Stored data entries
════

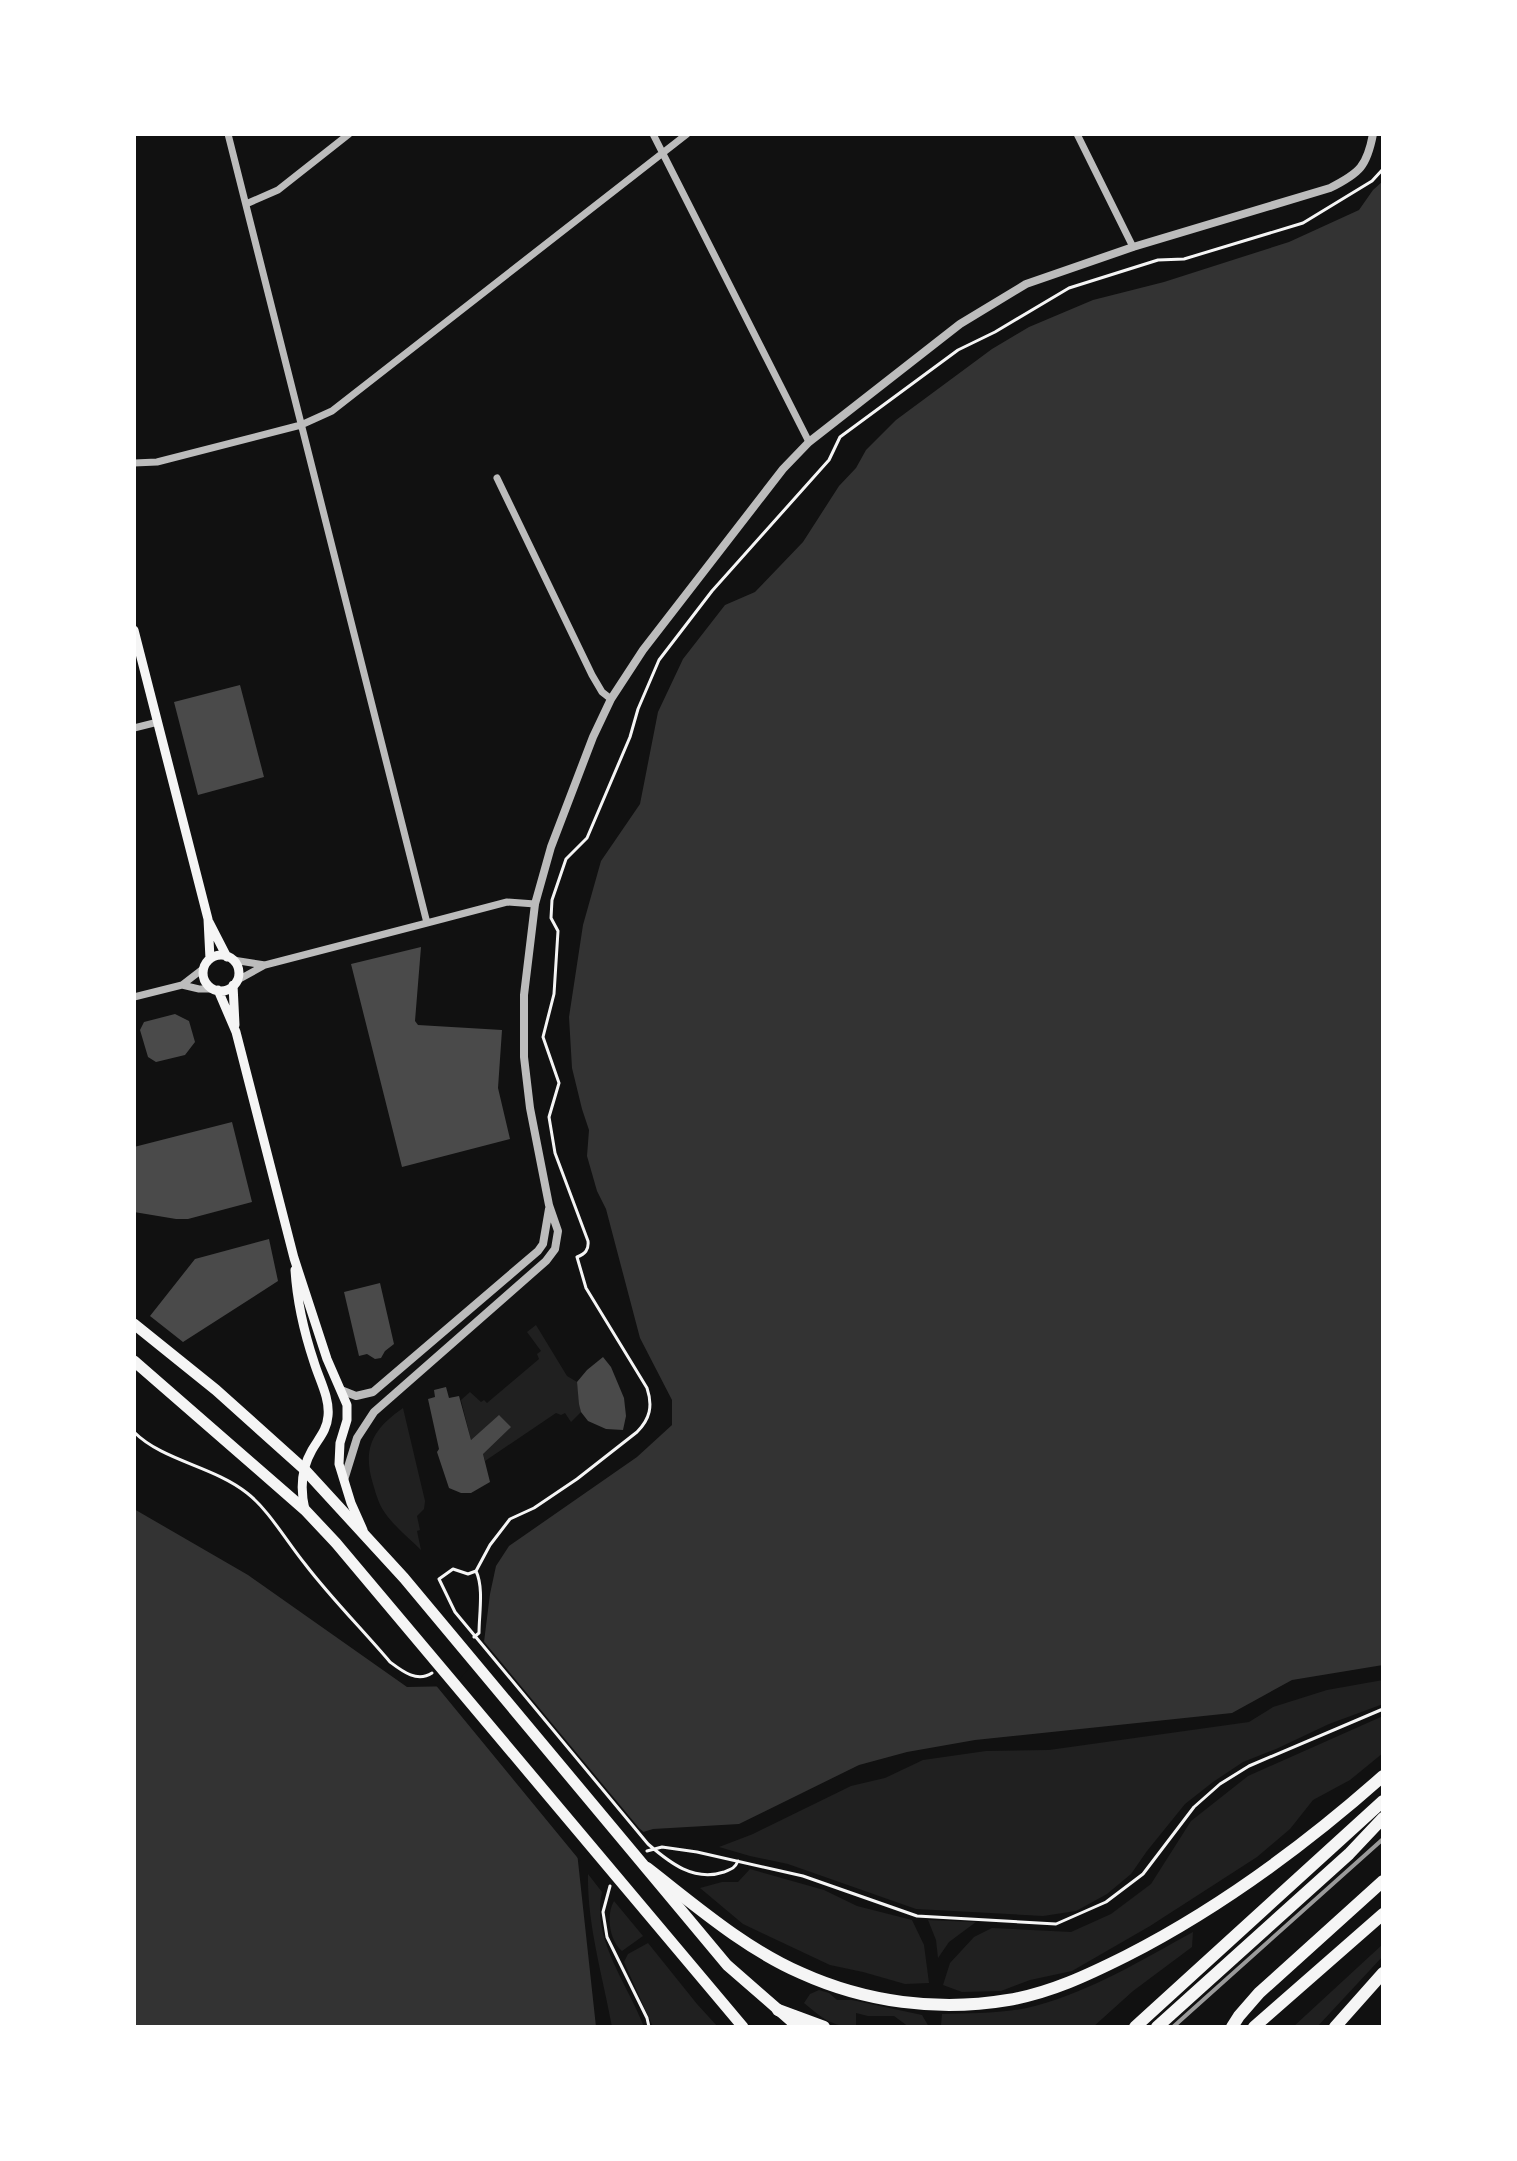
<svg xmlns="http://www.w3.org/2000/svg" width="1517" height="2161" font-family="'Work Sans',sans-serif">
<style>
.green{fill:#202020}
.water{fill:#333}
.pier{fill:#111}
.building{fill:#4a4a4a}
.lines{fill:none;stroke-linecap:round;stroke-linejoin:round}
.path{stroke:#f5f5f5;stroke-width:3}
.minor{stroke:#bcbcbc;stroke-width:7}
.tertiary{stroke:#bcbcbc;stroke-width:8}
.secondary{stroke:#f5f5f5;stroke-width:9}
.trunk{stroke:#f5f5f5;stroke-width:11}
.motorway{stroke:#f5f5f5;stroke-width:12}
.rail{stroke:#9a9a9a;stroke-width:4}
</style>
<rect width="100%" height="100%" fill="#111"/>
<path class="green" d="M536 1325 567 1376 577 1382 581 1412 571 1422 565 1413 561 1415 556 1413 485 1461 483 1454 499 1416 471 1440 461 1400 470 1392 481 1402 484 1400 487 1403 539 1359 537 1354 541 1351 527 1332Z
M403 1408 425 1501 424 1509 417 1516 420 1530 417 1531 421 1550C409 1538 395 1527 385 1513 379 1505 376 1494 373 1484 362 1448 373 1429 403 1408Z
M1383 1680V1704L1329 1724 1276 1749 1243 1762 1213 1782 1185 1804 1147 1851 1131 1874 1107 1894 1076 1911 1043 1916 916 1909 788 1864 750 1856 719 1847 753 1834 851 1786 885 1778 923 1760 986 1751 1049 1750 1249 1722 1273 1707 1327 1690Z
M1383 1716V1753L1350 1780 1313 1800 1290 1829 1257 1857 1150 1926 1072 1971 1030 1980 1001 1991 962 1992 943 1985 950 1963 974 1937 992 1928 1071 1932 1111 1914 1151 1884 1191 1821 1248 1776Z
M750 1869 824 1890 857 1906 912 1920 924 1945 929 1983 905 1984 863 1972 830 1965 743 1924 700 1888 722 1882H738Z
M588 1874 602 1892C591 1939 628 1984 644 2027H612C603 1977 587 1925 588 1874Z
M614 1901 643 1936 622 1951C609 1941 606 1914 614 1901Z
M928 1920 975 1922H976L949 1942 938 1958 936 1940Z
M1193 1932 1192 1947 1133 1991 1093 2027H943L941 2025 942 2014C972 2013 1005 2014 1035 2006 1091 1991 1142 1960 1193 1932Z
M648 1943 697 2004 718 2027H653L624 1962 628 1954Z
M1383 1944V1956L1317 2027H1293Z
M819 1990 829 1993 837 2000H852L922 2015 929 2027H909L894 2016H868L856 2013V2027C832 2027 822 2018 804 2003L810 1994Z"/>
<path class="water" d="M1383 181V1665L1292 1680 1232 1713 975 1740 907 1752 859 1765 739 1824 653 1829 577 1852 596 2027H134V1509L248 1575 407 1687 458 1686 482 1658 490 1594 496 1566 509 1546 637 1457 672 1425V1400L640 1338 606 1209 597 1191 587 1156 589 1130 582 1109 572 1068 569 1017 583 925 601 861 640 804 658 712 683 659 725 605 755 592 803 542 839 486 856 468 866 450 896 420 992 349 1029 327 1093 300 1164 282 1289 242 1359 210 1373 190Z"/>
<path class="pier" d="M481 1638 639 1828 647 1835 581 1855V1862L434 1683H456L479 1657Z"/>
<path class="building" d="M240 685 264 777 198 795 174 702Z
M421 947 415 1021 418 1025 502 1030 498 1088 510 1139 402 1167 351 964Z
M175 1014 189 1021 195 1042 185 1055 156 1062 148 1057 140 1030 144 1022Z
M232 1122 252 1202 188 1219H176L134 1212V1147Z
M269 1239 278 1281 183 1342 150 1316 195 1259Z
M380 1283 394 1344 385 1351 381 1358 375 1359 367 1354 359 1356 344 1292Z
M603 1357 611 1367 624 1398 626 1416 623 1430 606 1429 588 1421 581 1412 579 1404 577 1382 587 1370Z
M446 1387 449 1398 459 1396 471 1440 499 1415 511 1427 483 1454 490 1482 471 1493H461L449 1488 437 1452 439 1449 428 1399 435 1397 434 1390Z"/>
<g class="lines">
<path class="path" d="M134 1432C163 1461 213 1466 247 1493 268 1509 287 1542 305 1564 331 1598 362 1629 390 1662 402 1671 417 1683 432 1673
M474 1637 479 1633C479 1614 484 1588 476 1571
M647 1851 662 1847 697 1852 803 1876 917 1916 1056 1924 1106 1902 1143 1874 1194 1807 1220 1784 1249 1766 1383 1709
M738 1861C735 1868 732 1869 724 1872 694 1882 670 1863 648 1844L455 1612 439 1579 453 1569 468 1574 476 1571 490 1545 510 1519 534 1508 577 1479 637 1432C650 1419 653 1406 647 1388L586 1288 577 1257C585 1254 589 1250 588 1241L555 1153 549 1117 559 1083 543 1037 554 994 558 931 551 918 552 900 566 859 587 838 630 737 638 709 659 660 712 591 829 460 840 437 958 350 995 332 1069 288 1158 260 1184 259 1303 223 1372 181 1383 169
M610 1886 603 1912 607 1937 647 2018 649 2027"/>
<path class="minor" d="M228 134 427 923
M653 134 809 442
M1077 134 1133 247
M246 204 278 190 349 134
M134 463 157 462 301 425 332 411 687 134
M497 478 592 675 602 692 611 699
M134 728 158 722
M233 960 265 965
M236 981 265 965 427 923 507 902 535 904
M182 985 199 989H213
M134 997 182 985 204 968"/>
<path class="tertiary" d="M341 1390 356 1396 373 1392 538 1251 543 1244 549 1209
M344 1480 357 1438 374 1412 546 1261 555 1249 558 1231 549 1205 530 1108 524 1057V995L535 904 551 847 593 737 611 699 643 650 783 469 809 442 960 324 1026 284 1133 247 1330 188C1360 173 1367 166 1373 134"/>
<path class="secondary" d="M134 630 208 919 210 959
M209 922 227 957
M203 973a18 18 0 1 1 36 0a18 18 0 1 1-36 0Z
M233 985 235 1025
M218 990 236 1032 294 1258 327 1359 347 1405V1420L340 1443 339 1464 351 1503 363 1530
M295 1270C297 1302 304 1332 314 1362 319 1379 330 1398 328 1416 327 1430 319 1438 312 1450 301 1469 300 1489 305 1510"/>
<path class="trunk" d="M134 1324 216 1390 304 1469 404 1578 727 1965 798 2027
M134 1361 305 1510 336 1543 743 2027"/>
<path class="motorway" d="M647 1868C696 1906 744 1948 801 1973 865 2002 938 2012 1008 2000 1050 1993 1088 1975 1126 1956 1220 1908 1304 1846 1383 1776
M778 2010 824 2027
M1135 2027 1383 1801
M1157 2027 1349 1854 1383 1818
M1232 2027 1239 2016 1259 1993 1383 1881
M1254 2027 1383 1914
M1335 2027 1383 1973"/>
<path class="rail" d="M1173 2027 1383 1839"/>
</g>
<rect width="1517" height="2161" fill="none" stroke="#ffffff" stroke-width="272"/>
</svg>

════

> [WORK TO BE COMPLETED]:
Word-for-word copy, no pictures: write out the entries above in full.

> [SOLUTION TO THIS EXERCISE]:
<svg xmlns="http://www.w3.org/2000/svg" width="1517" height="2161" font-family="'Work Sans',sans-serif">
<style>
.green{fill:#202020}
.water{fill:#333}
.pier{fill:#111}
.building{fill:#4a4a4a}
.lines{fill:none;stroke-linecap:round;stroke-linejoin:round}
.path{stroke:#f5f5f5;stroke-width:3}
.minor{stroke:#bcbcbc;stroke-width:7}
.tertiary{stroke:#bcbcbc;stroke-width:8}
.secondary{stroke:#f5f5f5;stroke-width:9}
.trunk{stroke:#f5f5f5;stroke-width:11}
.motorway{stroke:#f5f5f5;stroke-width:12}
.rail{stroke:#9a9a9a;stroke-width:4}
</style>
<rect width="100%" height="100%" fill="#111"/>
<path class="green" d="M536 1325 567 1376 577 1382 581 1412 571 1422 565 1413 561 1415 556 1413 485 1461 483 1454 499 1416 471 1440 461 1400 470 1392 481 1402 484 1400 487 1403 539 1359 537 1354 541 1351 527 1332Z
M403 1408 425 1501 424 1509 417 1516 420 1530 417 1531 421 1550C409 1538 395 1527 385 1513 379 1505 376 1494 373 1484 362 1448 373 1429 403 1408Z
M1383 1680V1704L1329 1724 1276 1749 1243 1762 1213 1782 1185 1804 1147 1851 1131 1874 1107 1894 1076 1911 1043 1916 916 1909 788 1864 750 1856 719 1847 753 1834 851 1786 885 1778 923 1760 986 1751 1049 1750 1249 1722 1273 1707 1327 1690Z
M1383 1716V1753L1350 1780 1313 1800 1290 1829 1257 1857 1150 1926 1072 1971 1030 1980 1001 1991 962 1992 943 1985 950 1963 974 1937 992 1928 1071 1932 1111 1914 1151 1884 1191 1821 1248 1776Z
M750 1869 824 1890 857 1906 912 1920 924 1945 929 1983 905 1984 863 1972 830 1965 743 1924 700 1888 722 1882H738Z
M588 1874 602 1892C591 1939 628 1984 644 2027H612C603 1977 587 1925 588 1874Z
M614 1901 643 1936 622 1951C609 1941 606 1914 614 1901Z
M928 1920 975 1922H976L949 1942 938 1958 936 1940Z
M1193 1932 1192 1947 1133 1991 1093 2027H943L941 2025 942 2014C972 2013 1005 2014 1035 2006 1091 1991 1142 1960 1193 1932Z
M648 1943 697 2004 718 2027H653L624 1962 628 1954Z
M1383 1944V1956L1317 2027H1293Z
M819 1990 829 1993 837 2000H852L922 2015 929 2027H909L894 2016H868L856 2013V2027C832 2027 822 2018 804 2003L810 1994Z"/>
<path class="water" d="M1383 181V1665L1292 1680 1232 1713 975 1740 907 1752 859 1765 739 1824 653 1829 577 1852 596 2027H134V1509L248 1575 407 1687 458 1686 482 1658 490 1594 496 1566 509 1546 637 1457 672 1425V1400L640 1338 606 1209 597 1191 587 1156 589 1130 582 1109 572 1068 569 1017 583 925 601 861 640 804 658 712 683 659 725 605 755 592 803 542 839 486 856 468 866 450 896 420 992 349 1029 327 1093 300 1164 282 1289 242 1359 210 1373 190Z"/>
<path class="pier" d="M481 1638 639 1828 647 1835 581 1855V1862L434 1683H456L479 1657Z"/>
<path class="building" d="M240 685 264 777 198 795 174 702Z
M421 947 415 1021 418 1025 502 1030 498 1088 510 1139 402 1167 351 964Z
M175 1014 189 1021 195 1042 185 1055 156 1062 148 1057 140 1030 144 1022Z
M232 1122 252 1202 188 1219H176L134 1212V1147Z
M269 1239 278 1281 183 1342 150 1316 195 1259Z
M380 1283 394 1344 385 1351 381 1358 375 1359 367 1354 359 1356 344 1292Z
M603 1357 611 1367 624 1398 626 1416 623 1430 606 1429 588 1421 581 1412 579 1404 577 1382 587 1370Z
M446 1387 449 1398 459 1396 471 1440 499 1415 511 1427 483 1454 490 1482 471 1493H461L449 1488 437 1452 439 1449 428 1399 435 1397 434 1390Z"/>
<g class="lines">
<path class="path" d="M134 1432C163 1461 213 1466 247 1493 268 1509 287 1542 305 1564 331 1598 362 1629 390 1662 402 1671 417 1683 432 1673
M474 1637 479 1633C479 1614 484 1588 476 1571
M647 1851 662 1847 697 1852 803 1876 917 1916 1056 1924 1106 1902 1143 1874 1194 1807 1220 1784 1249 1766 1383 1709
M738 1861C735 1868 732 1869 724 1872 694 1882 670 1863 648 1844L455 1612 439 1579 453 1569 468 1574 476 1571 490 1545 510 1519 534 1508 577 1479 637 1432C650 1419 653 1406 647 1388L586 1288 577 1257C585 1254 589 1250 588 1241L555 1153 549 1117 559 1083 543 1037 554 994 558 931 551 918 552 900 566 859 587 838 630 737 638 709 659 660 712 591 829 460 840 437 958 350 995 332 1069 288 1158 260 1184 259 1303 223 1372 181 1383 169
M610 1886 603 1912 607 1937 647 2018 649 2027"/>
<path class="minor" d="M228 134 427 923
M653 134 809 442
M1077 134 1133 247
M246 204 278 190 349 134
M134 463 157 462 301 425 332 411 687 134
M497 478 592 675 602 692 611 699
M134 728 158 722
M233 960 265 965
M236 981 265 965 427 923 507 902 535 904
M182 985 199 989H213
M134 997 182 985 204 968"/>
<path class="tertiary" d="M341 1390 356 1396 373 1392 538 1251 543 1244 549 1209
M344 1480 357 1438 374 1412 546 1261 555 1249 558 1231 549 1205 530 1108 524 1057V995L535 904 551 847 593 737 611 699 643 650 783 469 809 442 960 324 1026 284 1133 247 1330 188C1360 173 1367 166 1373 134"/>
<path class="secondary" d="M134 630 208 919 210 959
M209 922 227 957
M203 973a18 18 0 1 1 36 0a18 18 0 1 1-36 0Z
M233 985 235 1025
M218 990 236 1032 294 1258 327 1359 347 1405V1420L340 1443 339 1464 351 1503 363 1530
M295 1270C297 1302 304 1332 314 1362 319 1379 330 1398 328 1416 327 1430 319 1438 312 1450 301 1469 300 1489 305 1510"/>
<path class="trunk" d="M134 1324 216 1390 304 1469 404 1578 727 1965 798 2027
M134 1361 305 1510 336 1543 743 2027"/>
<path class="motorway" d="M647 1868C696 1906 744 1948 801 1973 865 2002 938 2012 1008 2000 1050 1993 1088 1975 1126 1956 1220 1908 1304 1846 1383 1776
M778 2010 824 2027
M1135 2027 1383 1801
M1157 2027 1349 1854 1383 1818
M1232 2027 1239 2016 1259 1993 1383 1881
M1254 2027 1383 1914
M1335 2027 1383 1973"/>
<path class="rail" d="M1173 2027 1383 1839"/>
</g>
<rect width="1517" height="2161" fill="none" stroke="#ffffff" stroke-width="272"/>
</svg>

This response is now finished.